→ Exercise brief
Copy every line of the entries that includes the word "worn".

→ Collected data entries
BEGIN
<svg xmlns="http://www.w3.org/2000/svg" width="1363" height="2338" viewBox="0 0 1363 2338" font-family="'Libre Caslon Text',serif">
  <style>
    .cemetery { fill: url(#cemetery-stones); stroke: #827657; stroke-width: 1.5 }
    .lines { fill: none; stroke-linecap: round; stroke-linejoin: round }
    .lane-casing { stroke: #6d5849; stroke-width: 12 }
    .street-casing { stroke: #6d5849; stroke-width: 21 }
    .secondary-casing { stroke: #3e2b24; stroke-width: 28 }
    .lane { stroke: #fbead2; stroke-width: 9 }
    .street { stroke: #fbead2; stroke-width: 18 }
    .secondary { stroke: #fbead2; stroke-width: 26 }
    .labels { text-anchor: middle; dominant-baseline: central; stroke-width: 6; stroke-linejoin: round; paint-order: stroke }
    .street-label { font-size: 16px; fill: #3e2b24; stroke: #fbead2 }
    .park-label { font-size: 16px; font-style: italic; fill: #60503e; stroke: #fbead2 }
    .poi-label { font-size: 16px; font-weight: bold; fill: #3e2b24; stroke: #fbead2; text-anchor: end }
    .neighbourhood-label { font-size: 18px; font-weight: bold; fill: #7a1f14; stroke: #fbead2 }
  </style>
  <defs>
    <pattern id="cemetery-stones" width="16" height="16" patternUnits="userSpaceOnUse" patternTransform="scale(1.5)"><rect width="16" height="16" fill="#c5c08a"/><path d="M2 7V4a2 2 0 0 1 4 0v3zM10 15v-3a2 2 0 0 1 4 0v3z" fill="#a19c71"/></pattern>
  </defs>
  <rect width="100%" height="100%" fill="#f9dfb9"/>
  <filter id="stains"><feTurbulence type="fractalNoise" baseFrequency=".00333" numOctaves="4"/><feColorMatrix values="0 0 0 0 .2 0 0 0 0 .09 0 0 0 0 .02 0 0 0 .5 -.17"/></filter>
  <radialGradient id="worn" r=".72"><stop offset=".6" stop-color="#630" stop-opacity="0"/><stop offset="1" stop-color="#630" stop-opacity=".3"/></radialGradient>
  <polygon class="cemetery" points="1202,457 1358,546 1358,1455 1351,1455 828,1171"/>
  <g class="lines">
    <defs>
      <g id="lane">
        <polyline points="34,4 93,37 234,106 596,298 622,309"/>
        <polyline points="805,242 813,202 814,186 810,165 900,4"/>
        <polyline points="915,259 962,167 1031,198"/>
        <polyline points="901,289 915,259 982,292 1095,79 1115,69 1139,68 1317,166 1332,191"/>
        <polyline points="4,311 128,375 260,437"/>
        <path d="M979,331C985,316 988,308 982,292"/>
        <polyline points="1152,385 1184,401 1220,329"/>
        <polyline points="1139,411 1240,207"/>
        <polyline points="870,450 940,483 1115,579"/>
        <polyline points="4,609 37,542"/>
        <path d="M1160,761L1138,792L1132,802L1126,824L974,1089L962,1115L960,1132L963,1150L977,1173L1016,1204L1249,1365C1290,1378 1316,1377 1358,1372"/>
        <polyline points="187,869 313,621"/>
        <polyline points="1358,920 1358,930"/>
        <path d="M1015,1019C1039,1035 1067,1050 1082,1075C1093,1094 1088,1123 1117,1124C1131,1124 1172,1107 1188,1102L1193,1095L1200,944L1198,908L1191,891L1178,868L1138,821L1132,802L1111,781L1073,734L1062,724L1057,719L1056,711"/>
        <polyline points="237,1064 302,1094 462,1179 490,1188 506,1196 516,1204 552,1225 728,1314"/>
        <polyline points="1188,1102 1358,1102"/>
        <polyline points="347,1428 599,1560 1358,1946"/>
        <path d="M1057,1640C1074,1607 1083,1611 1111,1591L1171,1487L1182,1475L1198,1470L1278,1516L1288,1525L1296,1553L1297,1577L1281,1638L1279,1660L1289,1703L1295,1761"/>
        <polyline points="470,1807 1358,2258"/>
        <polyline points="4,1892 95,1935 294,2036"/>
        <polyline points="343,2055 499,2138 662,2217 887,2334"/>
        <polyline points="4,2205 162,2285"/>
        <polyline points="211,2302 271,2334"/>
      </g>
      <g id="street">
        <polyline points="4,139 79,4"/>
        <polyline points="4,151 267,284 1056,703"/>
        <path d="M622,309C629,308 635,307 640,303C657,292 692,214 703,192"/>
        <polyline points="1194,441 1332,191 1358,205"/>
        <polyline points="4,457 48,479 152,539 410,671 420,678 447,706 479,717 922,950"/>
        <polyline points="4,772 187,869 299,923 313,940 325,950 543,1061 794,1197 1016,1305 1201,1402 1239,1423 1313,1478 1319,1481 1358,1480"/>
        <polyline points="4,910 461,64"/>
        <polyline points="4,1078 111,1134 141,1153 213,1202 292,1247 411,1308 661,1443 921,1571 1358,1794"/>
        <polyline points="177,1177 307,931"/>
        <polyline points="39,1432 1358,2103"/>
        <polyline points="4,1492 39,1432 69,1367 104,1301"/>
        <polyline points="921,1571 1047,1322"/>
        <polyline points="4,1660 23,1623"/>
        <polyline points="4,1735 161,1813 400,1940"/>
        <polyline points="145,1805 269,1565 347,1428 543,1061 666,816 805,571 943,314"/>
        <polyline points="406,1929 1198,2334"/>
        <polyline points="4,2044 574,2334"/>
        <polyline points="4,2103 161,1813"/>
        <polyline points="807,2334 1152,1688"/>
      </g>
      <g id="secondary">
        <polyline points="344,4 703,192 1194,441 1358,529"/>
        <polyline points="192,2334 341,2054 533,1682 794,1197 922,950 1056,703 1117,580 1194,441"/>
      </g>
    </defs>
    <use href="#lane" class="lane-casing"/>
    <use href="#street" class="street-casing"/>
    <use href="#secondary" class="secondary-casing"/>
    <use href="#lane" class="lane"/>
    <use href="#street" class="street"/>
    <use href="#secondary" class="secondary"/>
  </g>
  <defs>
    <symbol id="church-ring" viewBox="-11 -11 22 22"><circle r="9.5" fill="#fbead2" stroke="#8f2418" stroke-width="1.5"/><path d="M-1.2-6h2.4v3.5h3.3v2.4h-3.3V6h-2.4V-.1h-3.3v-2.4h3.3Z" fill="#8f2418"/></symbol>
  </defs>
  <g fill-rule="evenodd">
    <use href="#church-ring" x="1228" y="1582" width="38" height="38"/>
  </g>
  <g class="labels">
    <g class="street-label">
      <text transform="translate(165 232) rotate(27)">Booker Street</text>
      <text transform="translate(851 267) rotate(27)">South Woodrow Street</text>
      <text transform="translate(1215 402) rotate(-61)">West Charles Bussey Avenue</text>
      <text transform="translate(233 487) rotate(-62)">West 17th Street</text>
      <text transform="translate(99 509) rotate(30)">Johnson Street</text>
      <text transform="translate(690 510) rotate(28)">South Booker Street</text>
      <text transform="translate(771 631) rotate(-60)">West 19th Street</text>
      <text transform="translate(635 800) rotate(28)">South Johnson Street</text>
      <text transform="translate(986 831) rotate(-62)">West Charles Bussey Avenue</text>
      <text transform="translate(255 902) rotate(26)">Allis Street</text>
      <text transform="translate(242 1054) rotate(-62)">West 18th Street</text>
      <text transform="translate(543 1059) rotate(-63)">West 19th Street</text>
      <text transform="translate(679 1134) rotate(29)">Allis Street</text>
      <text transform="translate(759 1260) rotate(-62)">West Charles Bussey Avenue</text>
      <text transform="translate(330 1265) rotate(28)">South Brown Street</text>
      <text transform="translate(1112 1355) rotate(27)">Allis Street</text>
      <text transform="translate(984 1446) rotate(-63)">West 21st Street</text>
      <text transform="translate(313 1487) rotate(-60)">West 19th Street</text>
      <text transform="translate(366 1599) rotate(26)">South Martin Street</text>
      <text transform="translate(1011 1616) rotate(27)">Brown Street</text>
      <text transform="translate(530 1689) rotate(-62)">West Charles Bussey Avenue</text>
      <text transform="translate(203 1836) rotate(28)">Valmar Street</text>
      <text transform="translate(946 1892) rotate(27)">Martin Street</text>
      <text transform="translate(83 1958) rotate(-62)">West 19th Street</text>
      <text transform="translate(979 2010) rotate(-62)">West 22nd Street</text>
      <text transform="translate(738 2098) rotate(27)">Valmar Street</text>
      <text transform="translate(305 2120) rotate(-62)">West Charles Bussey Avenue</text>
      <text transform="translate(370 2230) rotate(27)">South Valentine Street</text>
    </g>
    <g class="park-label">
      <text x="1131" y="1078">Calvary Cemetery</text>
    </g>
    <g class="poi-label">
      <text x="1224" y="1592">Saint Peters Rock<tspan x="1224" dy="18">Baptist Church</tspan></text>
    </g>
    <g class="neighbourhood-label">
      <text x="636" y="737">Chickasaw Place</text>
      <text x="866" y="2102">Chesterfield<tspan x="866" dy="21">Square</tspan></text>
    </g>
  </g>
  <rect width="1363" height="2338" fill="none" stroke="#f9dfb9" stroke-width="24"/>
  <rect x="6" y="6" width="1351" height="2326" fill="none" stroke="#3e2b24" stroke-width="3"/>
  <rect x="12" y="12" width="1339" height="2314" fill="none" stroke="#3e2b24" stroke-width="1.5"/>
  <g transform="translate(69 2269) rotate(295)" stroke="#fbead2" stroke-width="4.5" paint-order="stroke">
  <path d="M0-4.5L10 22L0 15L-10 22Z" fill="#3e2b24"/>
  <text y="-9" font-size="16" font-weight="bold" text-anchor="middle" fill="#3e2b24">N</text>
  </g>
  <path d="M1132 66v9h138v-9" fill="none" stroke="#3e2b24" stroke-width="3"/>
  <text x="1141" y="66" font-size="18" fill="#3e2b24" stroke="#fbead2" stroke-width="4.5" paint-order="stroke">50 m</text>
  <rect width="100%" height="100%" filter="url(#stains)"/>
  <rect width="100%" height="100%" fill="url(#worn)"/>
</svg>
END
→ Result of this exercise
  <radialGradient id="worn" r=".72"><stop offset=".6" stop-color="#630" stop-opacity="0"/><stop offset="1" stop-color="#630" stop-opacity=".3"/></radialGradient>
  <rect width="100%" height="100%" fill="url(#worn)"/>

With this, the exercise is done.